Mutations in the gene encoding the CDKL5 kinase are among the most common genetic causes of childhood epilepsy and can also give rise to the severe neurodevelopmental condition CDD (CDKL5 Deficiency Disorder). Despite its importance for human health, the phospho–targets and cellular roles of CDKL5 are poorly understood. Finding the cellular substrates of CDKL5 is critically important because the pathological mutations in CDKL5 reduce kinase activity to varying degrees, implying that is a reduction in substrate phosphorylation that causes brain dysfunction and neurological disease. The Rouse team and others reported the first physiological substrates of CDKL5 in 2018, which are involved in control of the microtubule-based cytoskeleton in the cytoplasm. However, CDKL5 is also located in the nucleus but little is known about its functions in this compartment, and nuclear phospho–targets were conspicuously absent from the screens reported in 2018.
Today in the EMBO Journal, a study funded by the Medical Research Council (MRC) led by researchers Taran Khanam and Ivan Munõz in John Rouse’s team at the MRC PPU, with help from Florian Weiland (now at KU Leuven), Houjiang Zhou (now at Zhejiang Hisun Pharmaceutical Co., LTD) and other MRC PPU researchers and support staff, reports a key role for CDKL5 in the nucleus. The report describes the identification of CDKL5 in a cell-based screen for kinases recruited to sites of DNA damage; intriguingly, CDKL5 is recruited to DNA breaks that occur in regions of ongoing transcription. The recruitment of CDKL5 to DNA damage sites requires the local synthesis of a nucleic acid-like polymer called poly (ADP-ribose), catalysed by poly (ADP-ribose) polymerase 1 (PARP1), and also requires nascent mRNA synthesis. It therefore appears that CDKL5 acts as a coincidence detector recognizing breaks (and maybe other lesions) that occur at sites of active transcription.
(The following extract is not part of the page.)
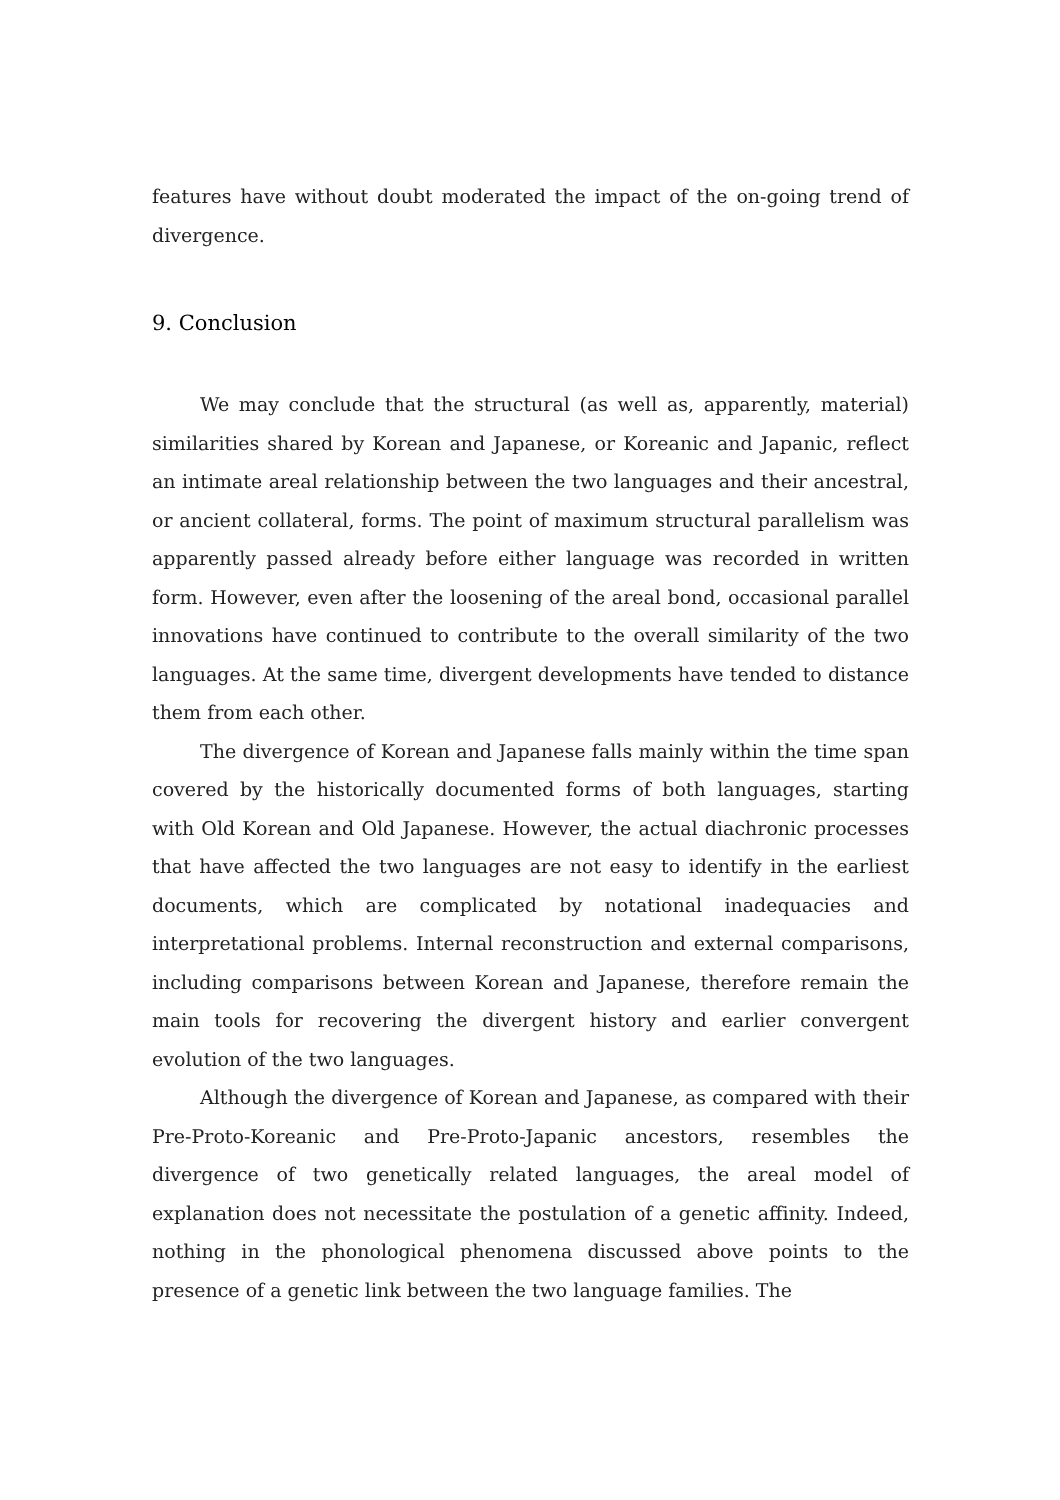features have without doubt moderated the impact of the on-going trend of divergence.
9. Conclusion
We may conclude that the structural (as well as, apparently, material) similarities shared by Korean and Japanese, or Koreanic and Japanic, reflect an intimate areal relationship between the two languages and their ancestral, or ancient collateral, forms. The point of maximum structural parallelism was apparently passed already before either language was recorded in written form. However, even after the loosening of the areal bond, occasional parallel innovations have continued to contribute to the overall similarity of the two languages. At the same time, divergent developments have tended to distance them from each other.
The divergence of Korean and Japanese falls mainly within the time span covered by the historically documented forms of both languages, starting with Old Korean and Old Japanese. However, the actual diachronic processes that have affected the two languages are not easy to identify in the earliest documents, which are complicated by notational inadequacies and interpretational problems. Internal reconstruction and external comparisons, including comparisons between Korean and Japanese, therefore remain the main tools for recovering the divergent history and earlier convergent evolution of the two languages.
Although the divergence of Korean and Japanese, as compared with their Pre-Proto-Koreanic and Pre-Proto-Japanic ancestors, resembles the divergence of two genetically related languages, the areal model of explanation does not necessitate the postulation of a genetic affinity. Indeed, nothing in the phonological phenomena discussed above points to the presence of a genetic link between the two language families. The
In the same report, the authors reveal how quantitative phospho-proteomic screening identified the first physiological nuclear substrates of CDKL5, revealing a network of transcriptional regulators including Elongin A (ELOA), phosphorylated on a specific CDKL5 consensus motif. Recruitment of CDKL5 and ELOA to damaged DNA, and subsequent phosphorylation of ELOA, requires both active transcription and the synthesis of poly–ADP ribose, to which CDKL5 can bind. These data suggest a model where a common recruitment mechanism involving poly ADP ribosylation and nascent RNA synthesis juxtaposes kinase and substrate at DNA breaks, enabling robust phosphorylation of substrate by kinase.
The requirement for transcription in CDKL5 recruitment to DNA breaks, and the enrichment of transcriptional regulators in the substrate screen, pointed strongly to a role in modulating transcription at DNA breaks. A well–documented response to DNA lesions such as double-strand breaks is the silencing of transcription near the lesion, presumably to facilitate access to repair proteins and proteins that reset chromatin status before and after repair. In the new study CDKL5 kinase activity was found to be required for the silencing of genes harboring DNA breaks, in work carried out in collaboration with researchers in the lab of Prof. Tibor Pankotai at the University of Szeged, Hungary. This finding has implications for understanding the molecular basis of CDKL5-related diseases, as defects in the nuclear functions of CDKL5 may be crucial for understanding the molecular basis of CDD. Moreover, the Identification of CDKL5 substrates also paves the way for the development of rational therapies to treat CDKL5-based diseases. Cell-based assays employing phospho–specific antibodies against CDKL5 targets could be used screen for small molecules or gene deletions that rescue phosphorylation of these targets in human disease.